• Source material
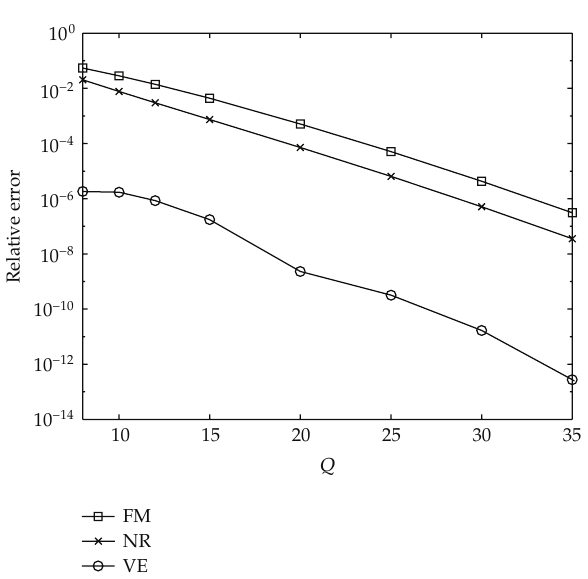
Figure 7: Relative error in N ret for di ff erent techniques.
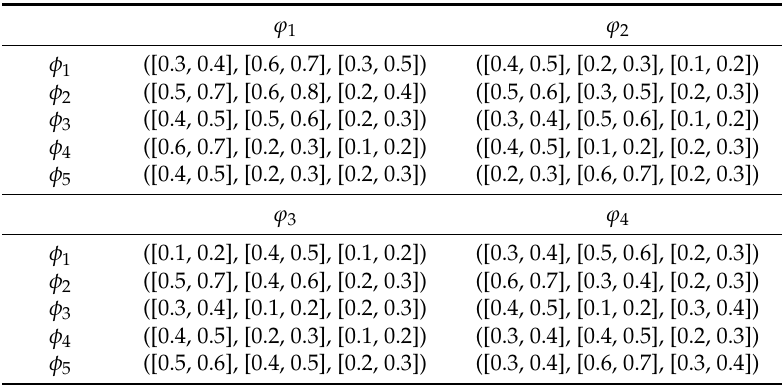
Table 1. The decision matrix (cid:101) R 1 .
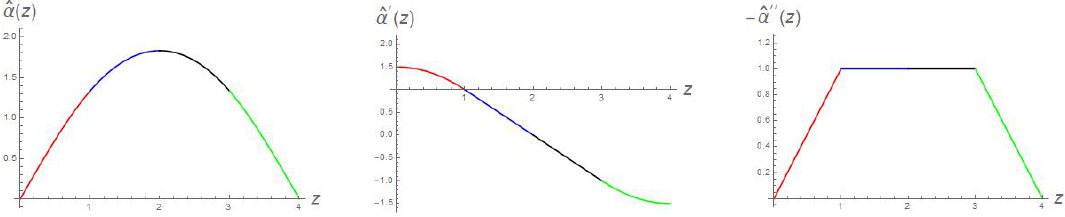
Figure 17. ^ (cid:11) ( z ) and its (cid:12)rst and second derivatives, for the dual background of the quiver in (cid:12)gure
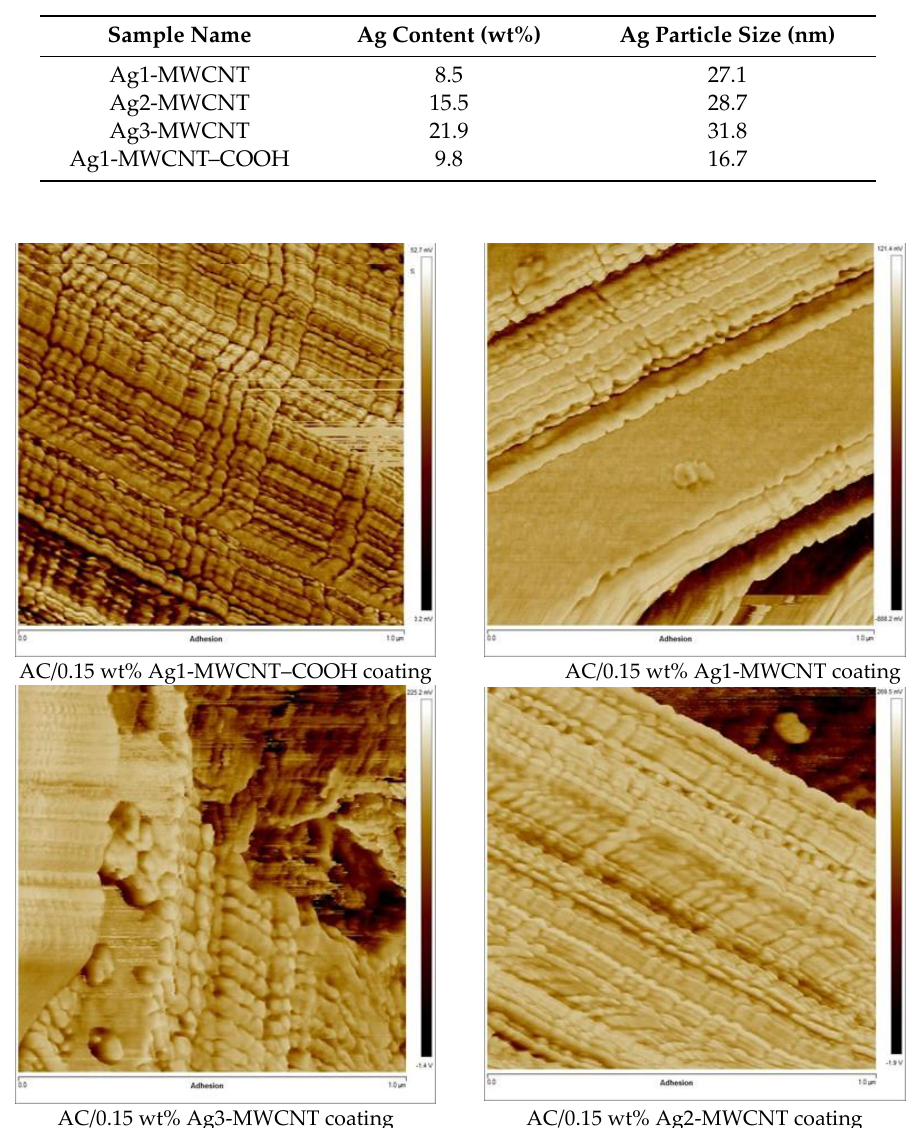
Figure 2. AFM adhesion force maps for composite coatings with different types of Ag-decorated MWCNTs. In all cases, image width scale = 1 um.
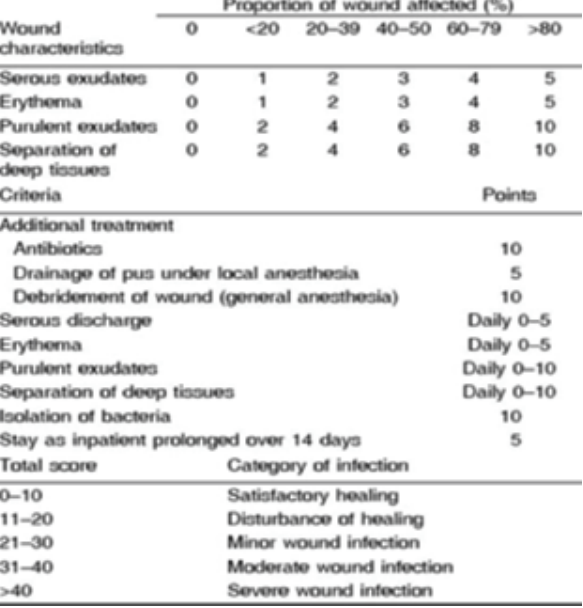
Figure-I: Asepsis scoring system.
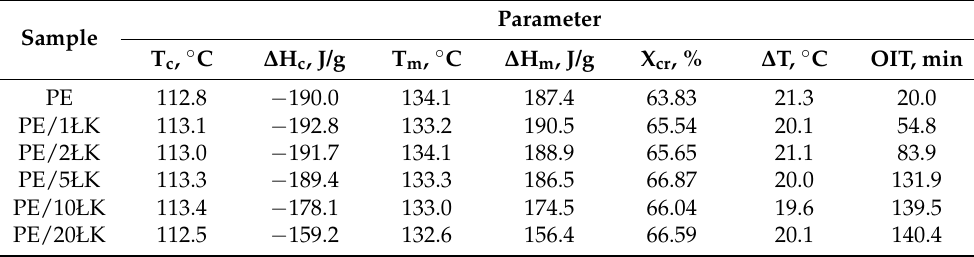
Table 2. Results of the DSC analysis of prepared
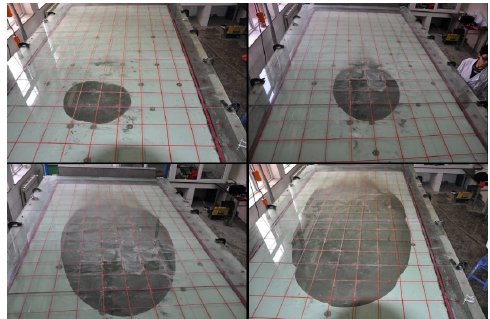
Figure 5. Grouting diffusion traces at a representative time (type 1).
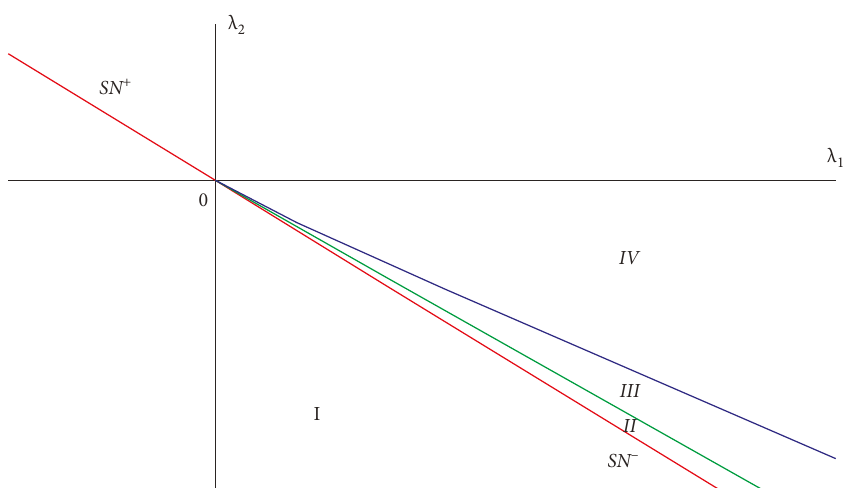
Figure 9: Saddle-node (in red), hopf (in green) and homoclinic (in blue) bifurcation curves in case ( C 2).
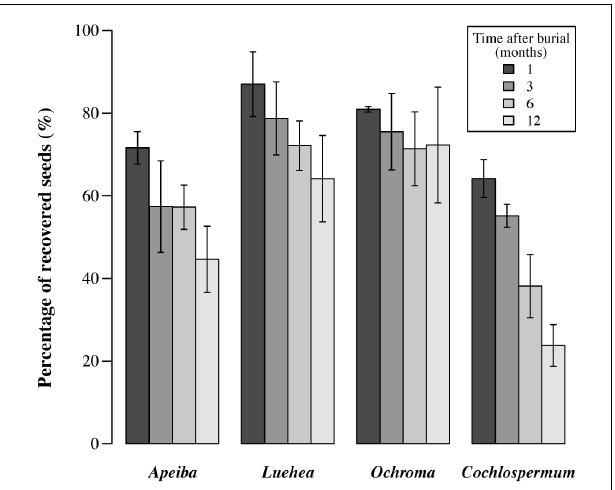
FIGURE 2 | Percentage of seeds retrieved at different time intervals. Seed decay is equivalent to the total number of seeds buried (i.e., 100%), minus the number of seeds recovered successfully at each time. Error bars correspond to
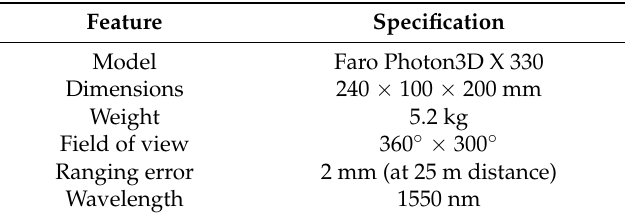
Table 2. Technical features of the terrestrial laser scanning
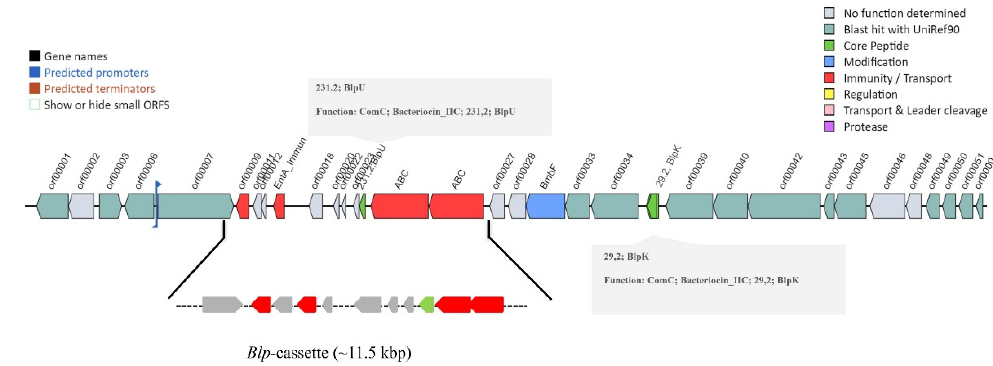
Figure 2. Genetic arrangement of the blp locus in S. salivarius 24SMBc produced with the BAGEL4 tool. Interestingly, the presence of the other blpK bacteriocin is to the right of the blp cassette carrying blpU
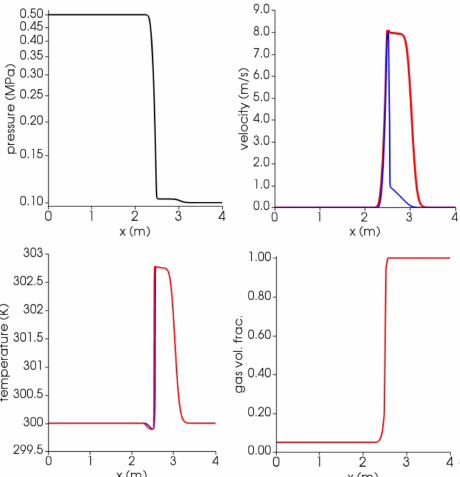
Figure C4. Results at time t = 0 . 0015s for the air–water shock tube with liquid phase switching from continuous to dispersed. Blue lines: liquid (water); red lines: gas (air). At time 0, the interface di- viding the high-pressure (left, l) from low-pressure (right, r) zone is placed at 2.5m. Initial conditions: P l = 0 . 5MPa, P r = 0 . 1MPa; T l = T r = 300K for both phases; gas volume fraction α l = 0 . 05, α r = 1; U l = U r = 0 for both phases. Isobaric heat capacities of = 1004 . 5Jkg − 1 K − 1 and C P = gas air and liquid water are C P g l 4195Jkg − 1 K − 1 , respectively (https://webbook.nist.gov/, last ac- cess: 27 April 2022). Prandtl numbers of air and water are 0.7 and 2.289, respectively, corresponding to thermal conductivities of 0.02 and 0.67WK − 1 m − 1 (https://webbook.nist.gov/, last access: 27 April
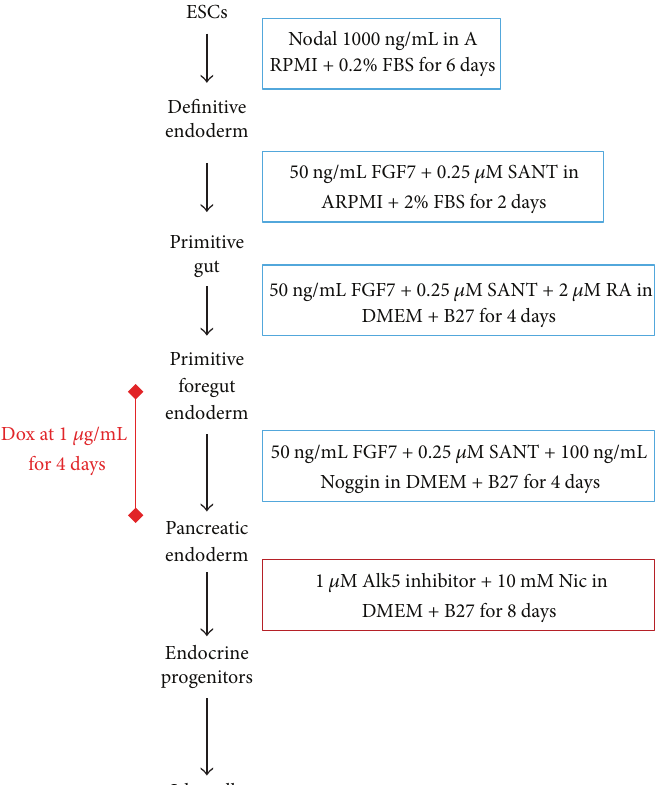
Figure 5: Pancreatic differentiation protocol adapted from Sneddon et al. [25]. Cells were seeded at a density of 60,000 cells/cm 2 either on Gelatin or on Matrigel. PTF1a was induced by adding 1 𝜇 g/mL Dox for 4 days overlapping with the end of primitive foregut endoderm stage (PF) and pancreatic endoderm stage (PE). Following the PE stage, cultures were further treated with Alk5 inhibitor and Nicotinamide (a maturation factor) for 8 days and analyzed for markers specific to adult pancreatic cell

• Exercise brief
Leaving out the pictures, print each line of the records above from the first up to and including the one that contains "Figure 9: Saddle-node", exactly as written.

• Exercise answer
Figure 7: Relative error in N ret for di ff erent techniques.
Table 1. The decision matrix (cid:101) R 1 .
Figure 17. ^ (cid:11) ( z ) and its (cid:12)rst and second derivatives, for the dual background of the quiver in (cid:12)gure
Figure 2. AFM adhesion force maps for composite coatings with different types of Ag-decorated MWCNTs. In all cases, image width scale = 1 um.
Figure-I: Asepsis scoring system.
Table 2. Results of the DSC analysis of prepared
Figure 5. Grouting diffusion traces at a representative time (type 1).
Figure 9: Saddle-node (in red), hopf (in green) and homoclinic (in blue) bifurcation curves in case ( C 2).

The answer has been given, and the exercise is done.